1. A Lot like Love: out of basically nowhere came this romantic gem taken to a superior level by the charming and engaging performances of Ashton Kutcher and Amanda Peet. A Lot like Love beautifully balances the expectations of a romantic comedy with the mature sensibilities of a sincere drama.
2. Walk the Line: a fabulous film about the life and times of Johnny Cash. Walk the Line is not just an irresistible love story but also a spirited musical showcase. Joaquin Phoenix and Reese Witherspoon are absolutely brilliant and Oscar-worthy in this powerful biopic about the Man in Black.
3. Shopgirl: the quiet grace of Claire Danes’ performance is the driving force of this perceptive film where Jason Schwartzman and Steve Martin are also in fine form in a masterful adaptation of Martin’s novella.
4. The Exorcism of Emily Rose: this is both a very frightening horror movie and a demanding but enthralling courtroom drama, with stellar performances from Tom Wilkinson, Laura Linney and Jennifer Carpenter. A thought-provoking genre effort.
5. Corpse Bride: energetic, funny and touching. Artfully imbued with muted sadness, this film is a real treat for the eyes, ears and heart. Death comes alive in Tim Burton’s latest creation.
6. Harry Potter & the Goblet of Fire: this great addition to the franchise juggles exciting magical adventures and nicely observed adolescent concerns with style and a clear understanding of the book’s material. Highlights include the stunning Beauxbatons arrival and the emotional handling of death at Hogwarts.
7. Serenity: for pure entertainment value it ranks as one of the very best films of the year. Jewel Staite (Kaylee) has possibly the funniest line of the year when she says “To hell with this… I’m going to live!!!” with a delightfully over-the-top resolve.
8. Saw II: Jigsaw is back for more deadly moralizing in this gory, inspired horror movie whose shocking ending qualifies as one of the best in the genre’s history, nothing less.
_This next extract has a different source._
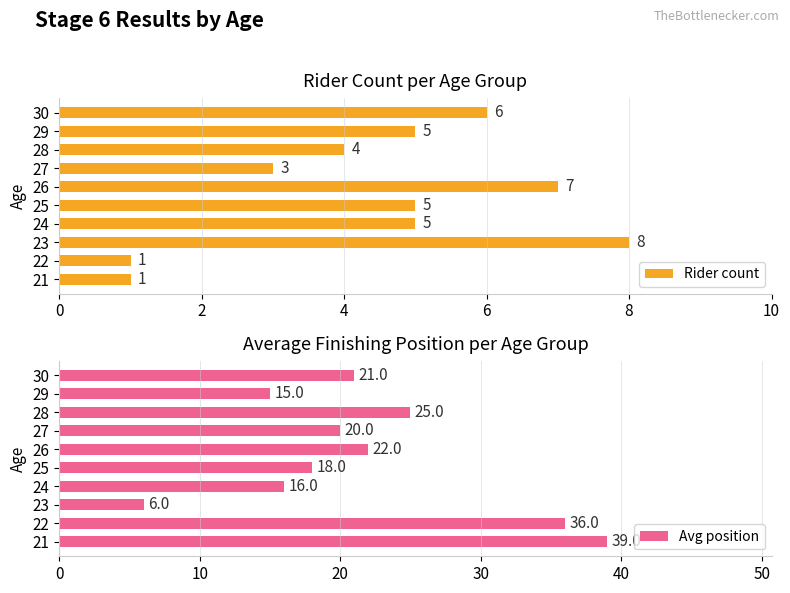

The value of Rider count at 28 is 6. True or false?

False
9. Batman Begins: Christian Bale is simply terrific as Batman in this origin story that looks at how the themes of anger, guilt, fear and justice shaped the personality and motives of the Dark Knight. Superior writing, excellent direction and exciting action sequences also make this film a new reference of the superhero genre.
10. The Chronicles of Narnia: The Lion, the Witch and the Wardrobe: Andrew Adamson’s ambitious film can be appreciated on many levels: as a Christian parable, an enchanting fantasy epic or an old-fashioned love letter to sibling solidarity. Rich themes, magnificent use of computer-generated animation and heartwarming family dynamics: I loved it.
Very honourable mentions go to The Family Stone and Sin City, which came closest to inclusion on the above list. I also want to bring up these especially good films, which one way or another gave me a great time at the movies in 2005: Racing Stripes, Dreamer; Crash (Matt Dillon would be my pick for Best Supporting Actor), The 40 Year-Old Virgin, Mr. and Mrs. Smith, Coach Carter and King Kong.
1. The Amityville Horror: this assault on our senses is much more annoying than frightening with Ryan Reynolds in full psycho mode, weird behaviour from every character and cheap scare tactics. A wholly unpleasant experience.
2. Stealth: She’s a gorgeous young woman, but even Jessica Biel can’t make up for the outrageous plot and cringe-inducing dialogue of this jingoistic turkey. I felt like using some stealth of my own to disappear from the theater.
3. The Skeleton Key: I was fighting boredom from all the plodding hocus-pocus long before I was shaking my head at the nonsensical, out-of-nowhere final twist.
4. Cry Wolf: Severely lacking in star power (unknown actors can sometimes be a good thing, as in The Blair Witch Project or Open Water, but certainly not here), with stupid stock characters and a very weak twist ending.
5. Unleashed: this bungled attempt at contrasting bizarrely conditioned violence with the humanizing effects of a few gentle souls is mawkish, corny and supremely ridiculous.